Solo: More Star Wars
This one is more recent in my memory, so I can go a little more in-depth. And my overall impression is... "eh?".
It might just be my shallowness, but as far as patching holes that didn't need patching goes, Rogue One did a much better job, if only for the enjoyable action scenes. I wasn't particularly interested in finding out how the Death Star plans were stolen, but they made a very enjoyable film out of it nonetheless. Likewise, I wasn't particularly interested in Han Solo's back story, but... yeah, still am not.
The movie looks nice, I'll give it that. Actor performance was... uhh, to be honest I'm not the kind of guy who notices that unless it's particularly jarring, and even then only half the time or so. I think they all did a nice job. Whoever-it-was made a good Han Solo, Glover did well as Lando Calrissian, and space-Daenerys wasn't too off-putting either. The Chewbacca suit is as impeccable as ever, you still can't see the zipper.
But again, the subject matter. This still is a story that didn't have to be told. The characters introduced are either meaningless in the big picture (the main Star Wars films) or the conclusion to their story is foregone already. A character that appears in other films has to act consistently, original characters will have to die off or fade into irrelevance before the transition point into the older films. That means the film has to rely on the characters doing cool or memorable stuff. And here, they just... don't.
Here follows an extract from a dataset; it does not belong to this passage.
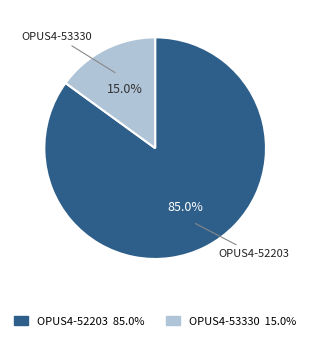

The OPUS4-52203 slice represents 85% of the pie. True or false?

True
The action looks nice, but it was unneeded. The Kessel Run served better as a vague backstory than as an action scene, all mystery is removed. Han and Chewbacca are friends, all right, but how they became friends isn't that important. And one doesn't need to see where the Millennium Falcon came from, how Han met Lando Calrissian, or where Chewbacca learned to play space chess.
Then there's the setting and tone of the movie. Throughout the beginning, I didn't get much of a Star Wars feeling. You had a generic, plucky teenager stealing a generic, futuristic space-car on a generic, futuristic futuristic space-port, driving around for a few minutes on streets filled with generic aliens, and only later was there any sort of Star Wars imagery or themes. It looked a little like a generic sci-fi film with a Star Wars re-skin, while Rogue One jumped straight into the spaceships and stormtroopers aesthetics within the first few minutes. This feeling persisted a little throughout the film, although it gradually vanished as more elements were introduced. One'd be hard-pressed to say "this doesn't look like Star Wars" of a scene taking place inside the Millennium Falcon.
Overall, I enjoyed the movie, but it didn't really amaze me. It's not a bad movie at all, but personally it didn't move me as much as the other Star Wars films. Gonna give this one a 2/3.